## Data for this task
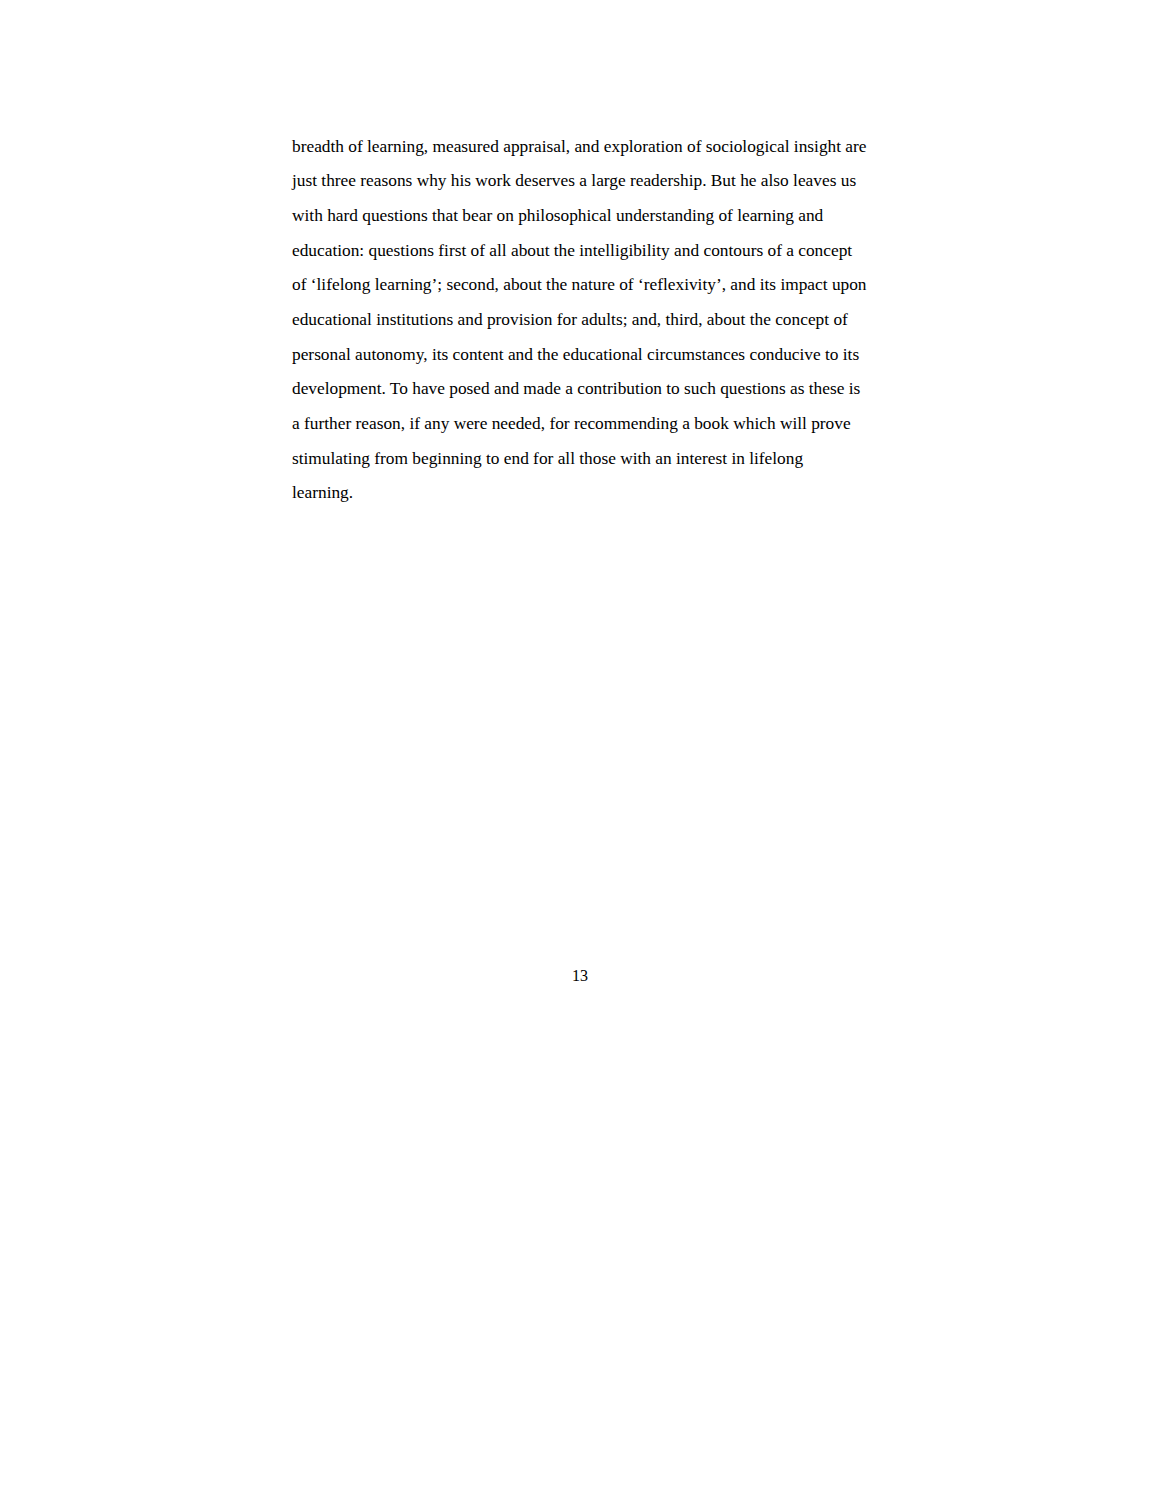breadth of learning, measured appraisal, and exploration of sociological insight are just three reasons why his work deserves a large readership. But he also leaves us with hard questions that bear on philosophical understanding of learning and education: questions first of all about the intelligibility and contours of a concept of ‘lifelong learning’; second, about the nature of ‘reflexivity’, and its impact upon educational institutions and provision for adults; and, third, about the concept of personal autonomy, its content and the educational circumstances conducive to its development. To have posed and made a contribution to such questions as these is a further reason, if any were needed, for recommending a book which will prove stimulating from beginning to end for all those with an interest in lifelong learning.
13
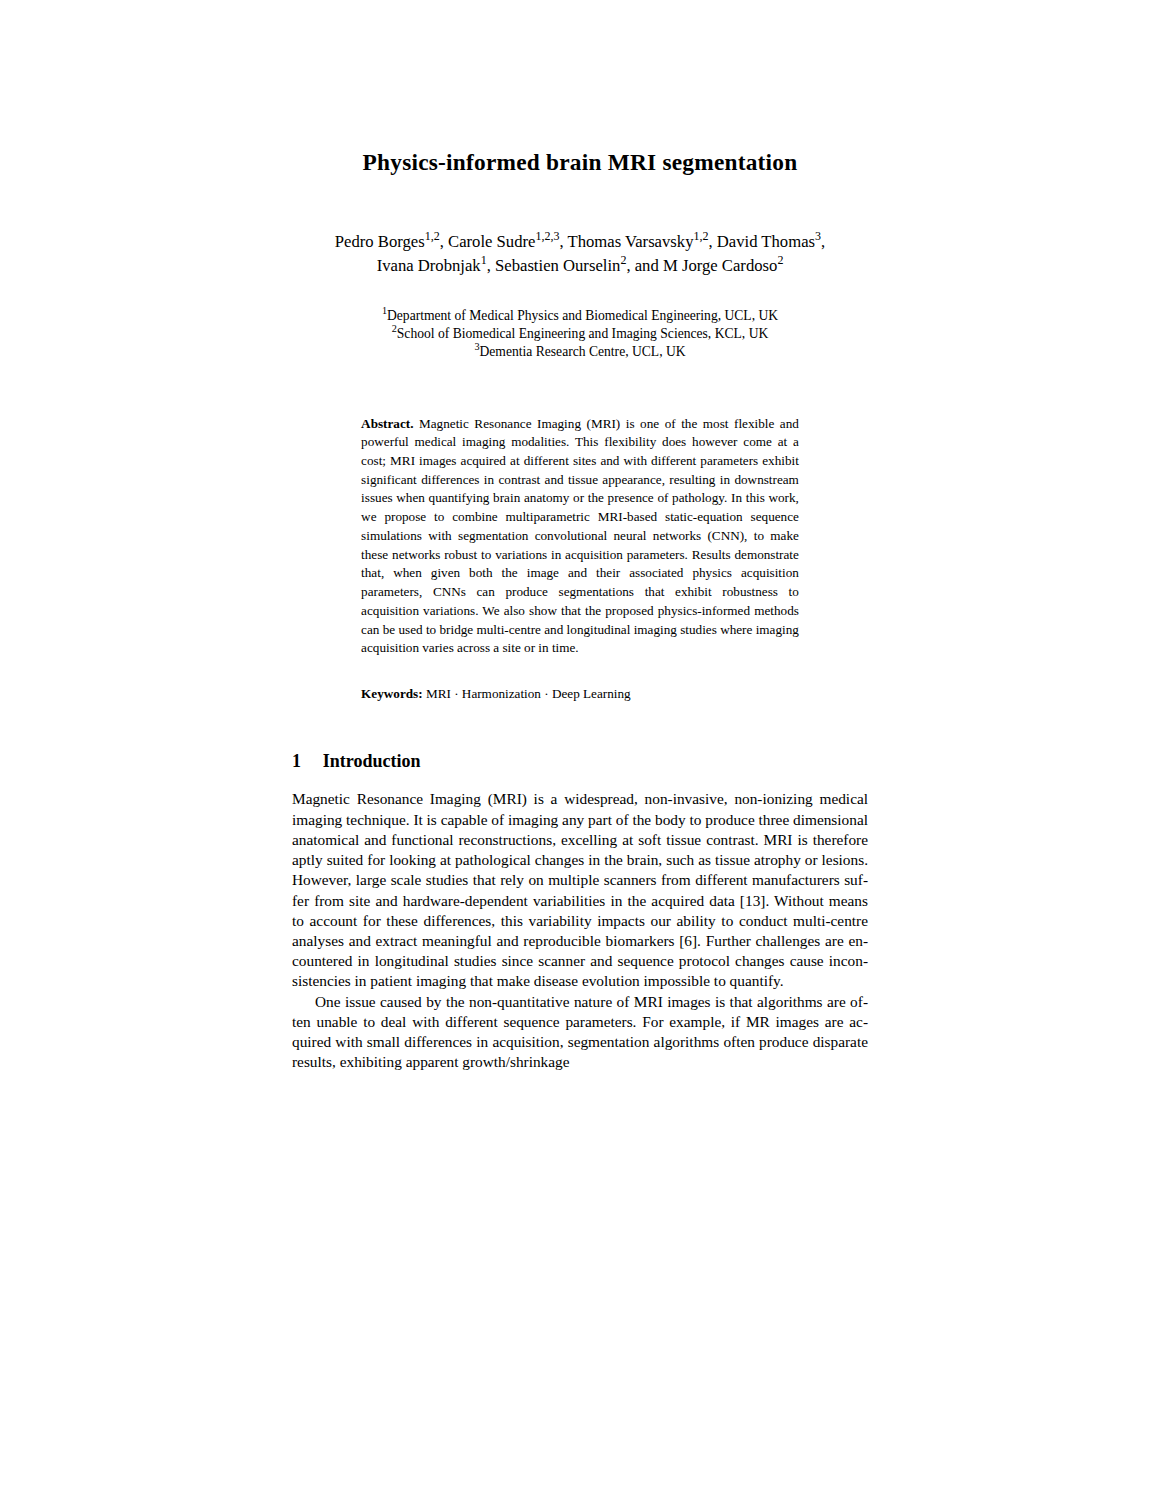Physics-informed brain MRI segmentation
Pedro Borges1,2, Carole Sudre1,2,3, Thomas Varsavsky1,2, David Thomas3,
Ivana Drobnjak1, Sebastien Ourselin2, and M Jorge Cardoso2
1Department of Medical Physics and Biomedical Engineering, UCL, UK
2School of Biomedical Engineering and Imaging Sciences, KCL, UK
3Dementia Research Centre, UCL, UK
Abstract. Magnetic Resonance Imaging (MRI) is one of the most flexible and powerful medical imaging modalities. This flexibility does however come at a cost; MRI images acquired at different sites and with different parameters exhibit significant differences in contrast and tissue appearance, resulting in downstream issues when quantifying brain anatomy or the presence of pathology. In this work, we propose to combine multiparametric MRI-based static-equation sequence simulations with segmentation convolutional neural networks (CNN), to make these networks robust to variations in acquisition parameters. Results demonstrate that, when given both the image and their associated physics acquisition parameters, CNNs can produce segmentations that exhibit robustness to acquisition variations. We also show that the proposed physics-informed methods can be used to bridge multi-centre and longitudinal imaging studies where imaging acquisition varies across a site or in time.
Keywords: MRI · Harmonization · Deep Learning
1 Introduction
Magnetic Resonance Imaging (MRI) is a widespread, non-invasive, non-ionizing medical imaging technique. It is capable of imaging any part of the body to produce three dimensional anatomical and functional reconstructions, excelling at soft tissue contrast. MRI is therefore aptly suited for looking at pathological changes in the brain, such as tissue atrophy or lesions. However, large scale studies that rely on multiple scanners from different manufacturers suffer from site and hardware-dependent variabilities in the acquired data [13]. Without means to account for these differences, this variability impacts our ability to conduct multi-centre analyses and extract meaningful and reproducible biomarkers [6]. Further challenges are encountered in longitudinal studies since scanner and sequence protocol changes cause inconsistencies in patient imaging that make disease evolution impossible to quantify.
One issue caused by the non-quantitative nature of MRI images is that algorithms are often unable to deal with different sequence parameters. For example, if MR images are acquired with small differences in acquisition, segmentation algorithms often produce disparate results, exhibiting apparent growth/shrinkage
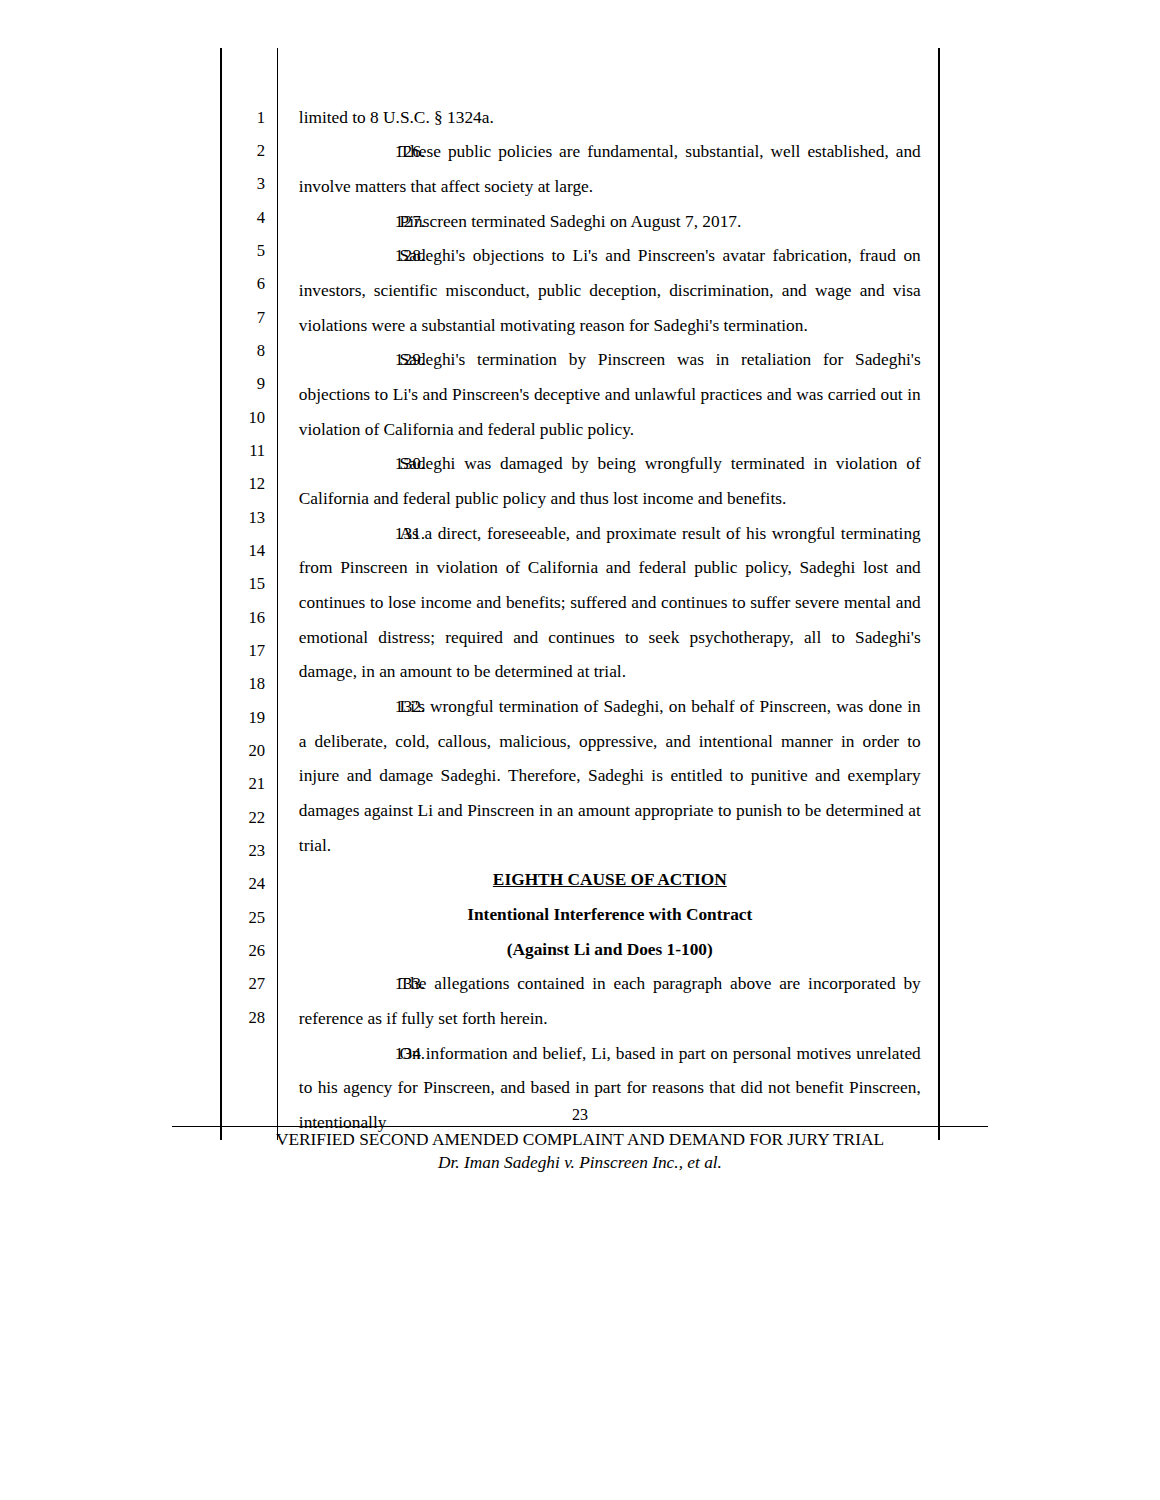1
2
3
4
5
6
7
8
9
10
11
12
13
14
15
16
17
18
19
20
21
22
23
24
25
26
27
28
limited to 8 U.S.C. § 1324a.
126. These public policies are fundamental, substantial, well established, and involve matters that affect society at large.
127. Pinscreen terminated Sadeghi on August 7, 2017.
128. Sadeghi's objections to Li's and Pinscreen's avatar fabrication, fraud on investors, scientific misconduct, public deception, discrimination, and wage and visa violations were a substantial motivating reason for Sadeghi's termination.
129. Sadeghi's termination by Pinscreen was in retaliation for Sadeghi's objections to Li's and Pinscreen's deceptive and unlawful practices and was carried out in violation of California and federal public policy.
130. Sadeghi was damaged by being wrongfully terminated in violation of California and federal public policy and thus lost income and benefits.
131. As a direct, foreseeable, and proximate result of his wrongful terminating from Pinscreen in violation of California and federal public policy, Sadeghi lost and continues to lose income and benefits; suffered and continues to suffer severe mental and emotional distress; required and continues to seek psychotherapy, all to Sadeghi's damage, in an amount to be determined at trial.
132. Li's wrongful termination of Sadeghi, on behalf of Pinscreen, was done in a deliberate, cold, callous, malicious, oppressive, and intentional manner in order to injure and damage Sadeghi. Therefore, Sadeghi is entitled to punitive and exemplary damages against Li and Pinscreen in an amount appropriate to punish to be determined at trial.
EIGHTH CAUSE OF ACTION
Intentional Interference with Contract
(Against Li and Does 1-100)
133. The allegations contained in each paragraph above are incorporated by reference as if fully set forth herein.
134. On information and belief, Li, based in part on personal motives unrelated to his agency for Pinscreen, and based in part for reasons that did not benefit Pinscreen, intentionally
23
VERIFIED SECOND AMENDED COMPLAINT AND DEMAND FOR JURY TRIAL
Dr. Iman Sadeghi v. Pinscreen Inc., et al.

## Your instructions
Write out exactly the lines between the start of the data and the line with "Ivana Drobnjak1, Sebastien", including both, but none of the pictures.

## Written solution
breadth of learning, measured appraisal, and exploration of sociological insight are just three reasons why his work deserves a large readership. But he also leaves us with hard questions that bear on philosophical understanding of learning and education: questions first of all about the intelligibility and contours of a concept of ‘lifelong learning’; second, about the nature of ‘reflexivity’, and its impact upon educational institutions and provision for adults; and, third, about the concept of personal autonomy, its content and the educational circumstances conducive to its development. To have posed and made a contribution to such questions as these is a further reason, if any were needed, for recommending a book which will prove stimulating from beginning to end for all those with an interest in lifelong learning.
13
Physics-informed brain MRI segmentation
Pedro Borges1,2, Carole Sudre1,2,3, Thomas Varsavsky1,2, David Thomas3,
Ivana Drobnjak1, Sebastien Ourselin2, and M Jorge Cardoso2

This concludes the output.